J’ai bien reçu votre lettre du 21 mars2 concernant des sondages qui pourraient être effectués auprès des Gouvernements américain, anglais et soviétique en vue de l’achat d’armes nucléaires. Vous prévoyez aussi des démarches auprès des Gouvernements français et suédois.
Tout en comprenant votre souci de ne pas perdre de temps et votre désir de doter notre armée d’armes nucléaires, je pense que le moment n’est pas encore venu de procéder aux sondages et démarches que vous envisagez.

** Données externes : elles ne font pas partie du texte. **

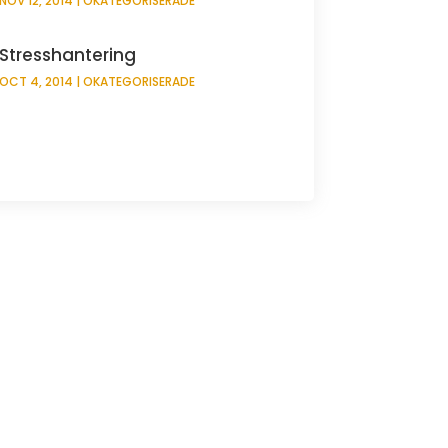
NOV 12, 2014
|
OKATEGORISERADE
Stresshantering
OCT 4, 2014
|
OKATEGORISERADE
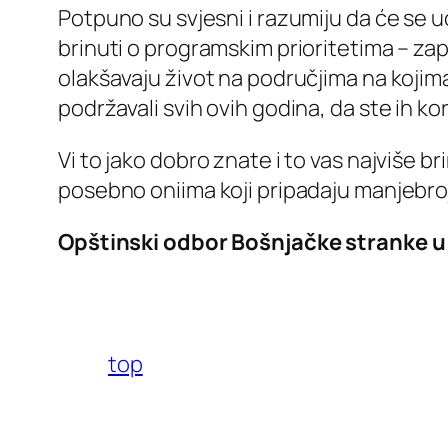
Potpuno su svjesni i razumiju da će se uč
brinuti o programskim prioritetima – zap
olakšavaju život na područjima na kojima 
podržavali svih ovih godina, da ste ih kori
Vi to jako dobro znate i to vas najviše b
posebno oniima koji pripadaju manjebro
Opštinski odbor Bošnjačke stranke u
top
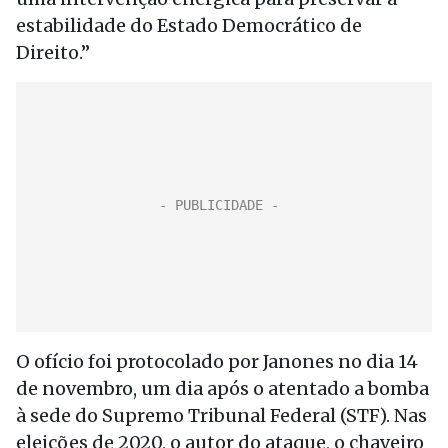
estabilidade do Estado Democrático de
Direito.”
O ofício foi protocolado por Janones no dia 14
de novembro, um dia após o atentado a bomba
à sede do Supremo Tribunal Federal (STF). Nas
eleições de 2020, o autor do ataque, o chaveiro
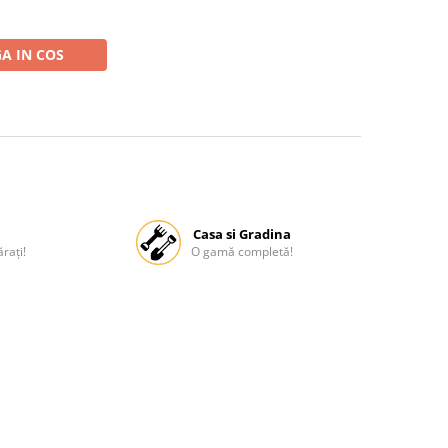
A IN COS
Casa si Gradina
rați!
O gamă completă!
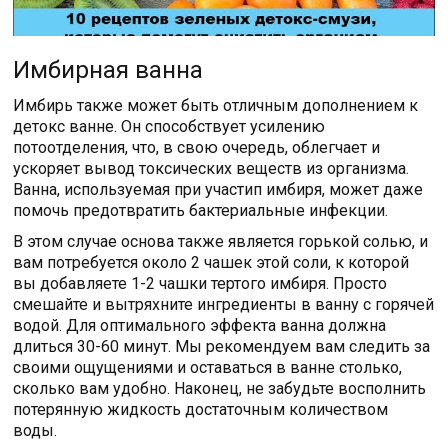
Имбирная ванна
Имбирь также может быть отличным дополнением к
детокс ванне. Он способствует усилению
потоотделения, что, в свою очередь, облегчает и
ускоряет вывод токсических веществ из организма.
Ванна, используемая при участип имбиря, может даже
помочь предотвратить бактериальные инфекции.
В этом случае основа также является горькой солью, и
вам потребуется около 2 чашек этой соли, к которой
вы добавляете 1-2 чашки тертого имбиря. Просто
смешайте и вытряхните ингредиенты в ванну с горячей
водой. Для оптимального эффекта ванна должна
длиться 30-60 минут. Мы рекомендуем вам следить за
своими ощущениями и оставаться в ванне столько,
сколько вам удобно. Наконец, не забудьте восполнить
потерянную жидкость достаточным количеством
воды.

L’interdiction des armes atomiques demeure un problème hautement politique. Deux conférences internationales s’en occupent actuellement. Elle sera discutée à la conférence au sommet qui doit se tenir en mai prochain3.
Des démarches de notre part ne seraient aujourd’hui pas comprises. Elles susciteraient de vives critiques à l’étranger, où l’on nous accuserait de vouloir saboter les conférences en cours et où nous nous exposerions à être ridiculisés puisque nous donnerions l’impression de vouloir imiter la France en cherchant à entrer dans le club atomique. Sur le plan intérieur, on nous reprocherait de vouloir prévenir la votation sur les initiatives populaires en suspens4 et nous compromettrions le résultat de cette votation.
Enfin et surtout ces démarches se heurteraient vraisemblablement à un échec auprès des trois puissances atomiques auxquelles nous nous adresserions, à moins que – ce qui serait encore pire – seule l’URSS se déclare prête à entrer dans nos vues, pour nous mettre dans l’embarras.
Les risques et les inconvénients de sondages entrepris actuellement l’emportent largement sur les avantages très problématiques que pourrait en retirer notre défense nationale.
Je suis donc tout à fait opposé à ce que le Département militaire entreprenne aujourd’hui quoi que ce soit dans ce domaine. Peut-être pourriez-vous soumettre la question au Conseil fédéral à l’occasion d’une de ses prochaines séances5.